At bottom a social revolution is huge layers of people actively engaged in a politics moving towards structural change. The youth involved in these social movements matured into a world that may have improved because of the Pink Tide, but the gap separating them from a dignified life was too wide, while many Pink Tide victories have been swallowed by a combination of U.S. foreign policy (sanctions especially), Covid, and a renewed assault by the IMF.
Ultimately there are only so many options for Left governments to take: in the past nationalizations have been used domestically in combination with high tariffs to encourage domestic industry and increase domestic spending on social programs. But such a strategy has its limits, especially in countries left under-developed by U.S. imperialism. The Pink Tide receded, in part, by the natural economic limits of this approach, combined with a global recession that trounced commodity-export dependent economies (another byproduct of underdevelopment).

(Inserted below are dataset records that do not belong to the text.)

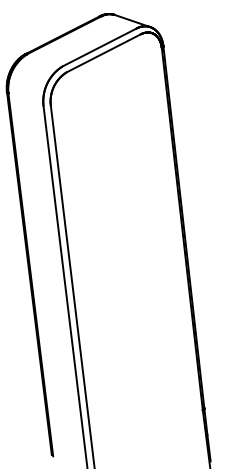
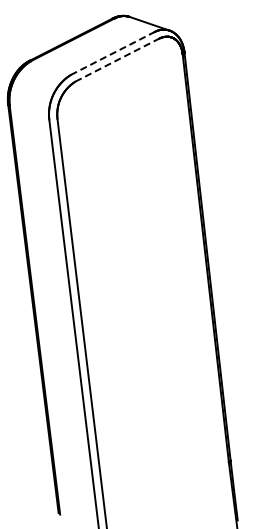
line: (99, 47) -> (112, 53), solid -> dashed
line: (104, 53) -> (117, 60), solid -> dashed

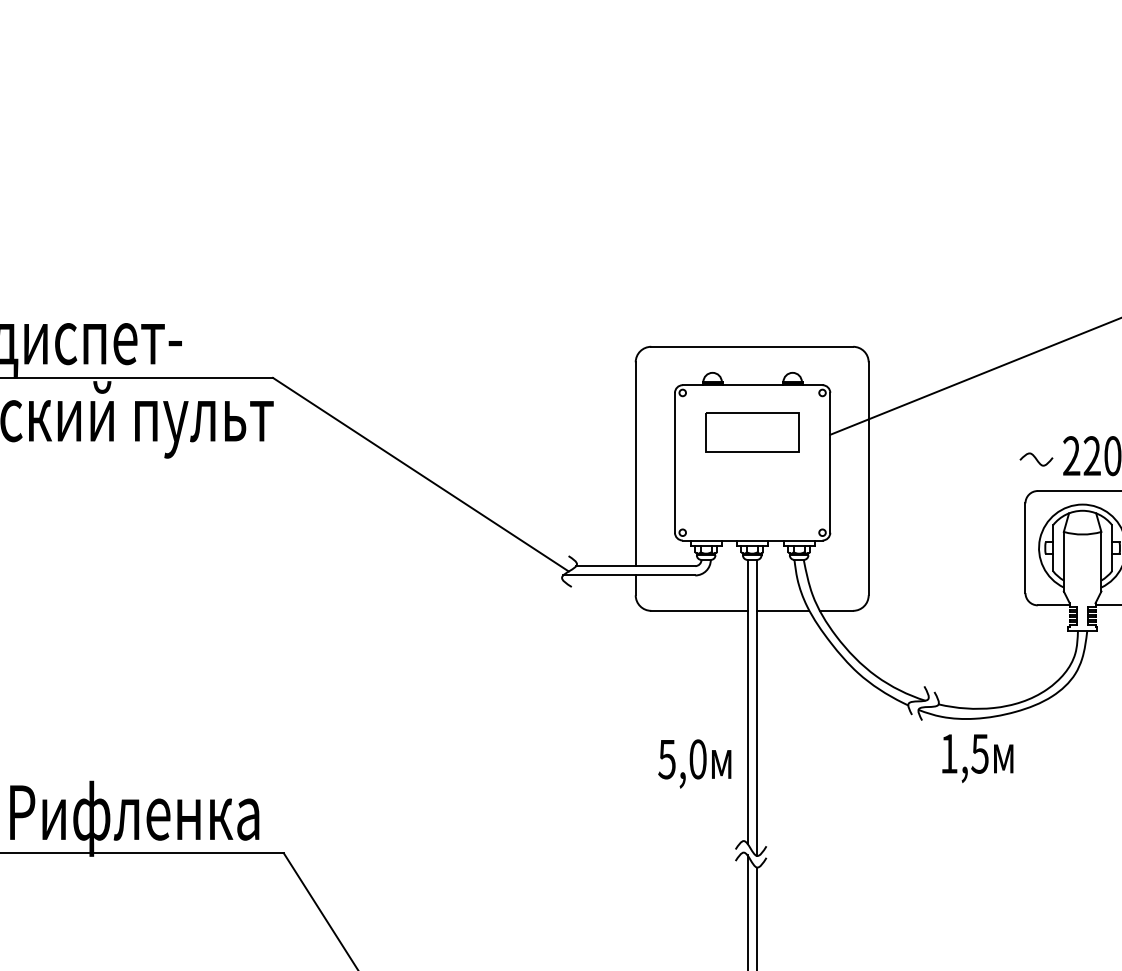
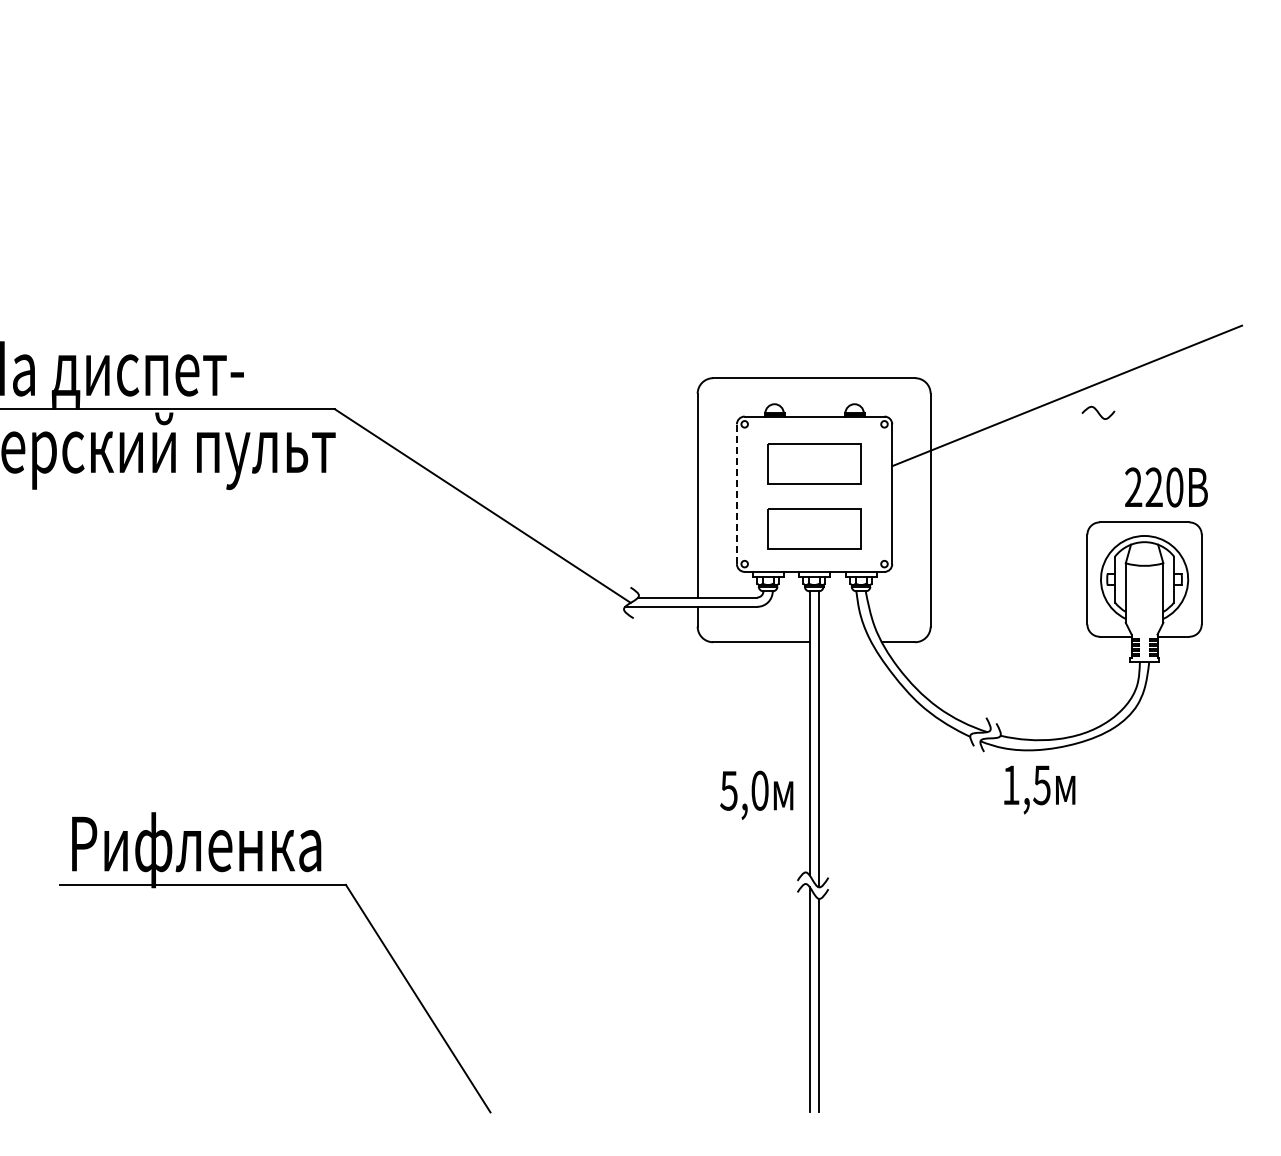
curve: (1036, 459) -> (1098, 412), moved
line: (674, 463) -> (736, 494), solid -> dashed
part: (752, 497) -> (814, 528), added
line: (782, 611) -> (844, 642), removed

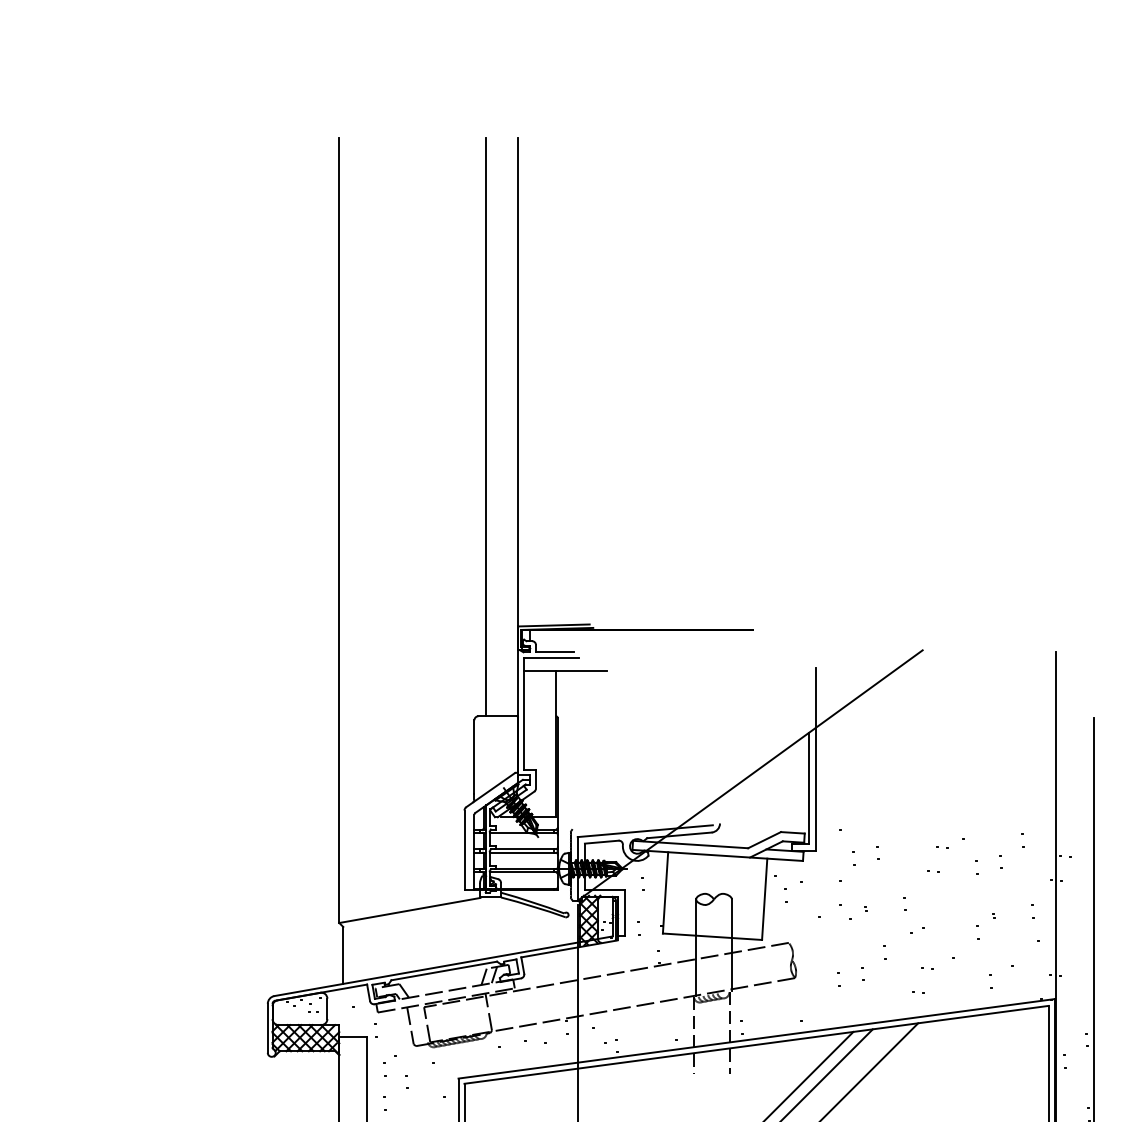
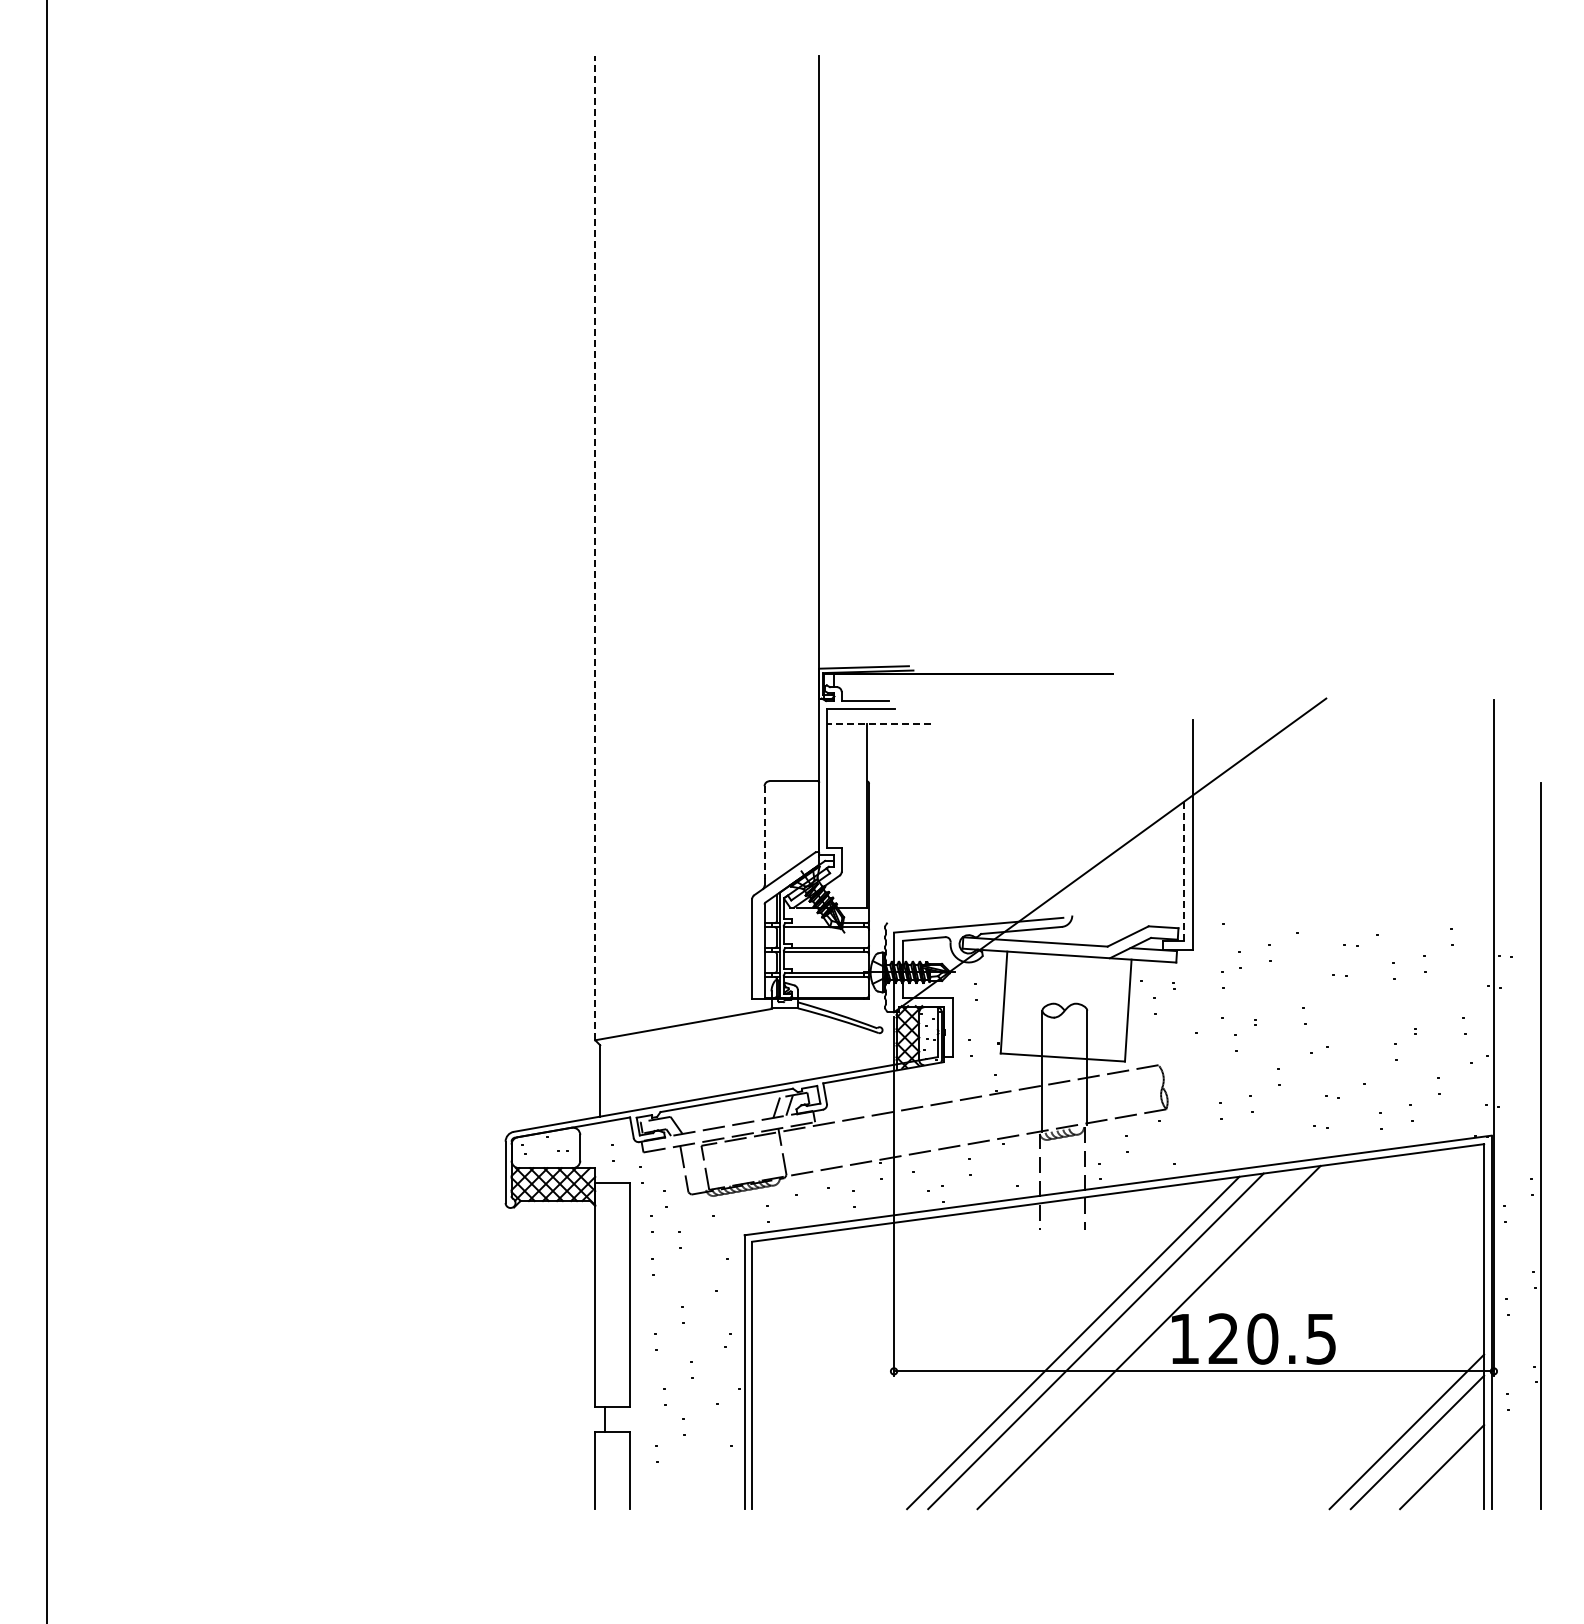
line: (486, 426) -> (779, 418), removed
line: (339, 529) -> (595, 547), solid -> dashed
line: (565, 671) -> (878, 724), solid -> dashed
line: (474, 757) -> (764, 833), solid -> dashed
line: (808, 789) -> (1183, 872), solid -> dashed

Neither a U.S. dominated free trade or a nationalist, social democratic-capitalist protectionism can solve the deeper problems connected with an under-developed economy, as decades of experience ping-ponging between these solutions has proven.
Deeper socialist reforms that coordinate planning between nations is an approach that’s been dabbled with in the past, yet each new attempt provokes a flurry of U.S. intervention, such as the catastrophic Dirty Wars in Central America. Reagan’s willingness to fund and arm the Contras was, in large part, a reaction to the close ties between the Sandinistas of Nicaragua and Cuba. A real threat to capitalism was bubbling up in the region, which is also why Reagan invaded socialist-leaning Grenada in 1983.
More recent attempts at non-capitalist cooperation between nations began when Venezuela and Cuba formed the ALBA trade bloc in 2004, which new movements may still be inspired to join.
Joseph Biden has no plans to help Latin America develop, since such a strategy would threaten the profits of U.S. corporations, who benefit from the cheap labor on one hand, and a local elite on the other who continue to sell their country’s independence to the U.S. financial-military industrial complex.
For example, U.S. allies take out large government loans (often from US banks) to purchase U.S. military equipment and other expensive imports — like Boeing jets — that maintain a large, unserviceable debt that is later used as an excuse to slash social services and cut wages in a vicious cycle.
Socialists in the U.S. will surely be inspired by current events unfolding in Latin America, and can directly contribute to their success by organizing against Biden’s inevitable attempts of regime change. The U.S. Left thus has a duty and a self-interest to organize around demands such as “Hands Off Latin America.”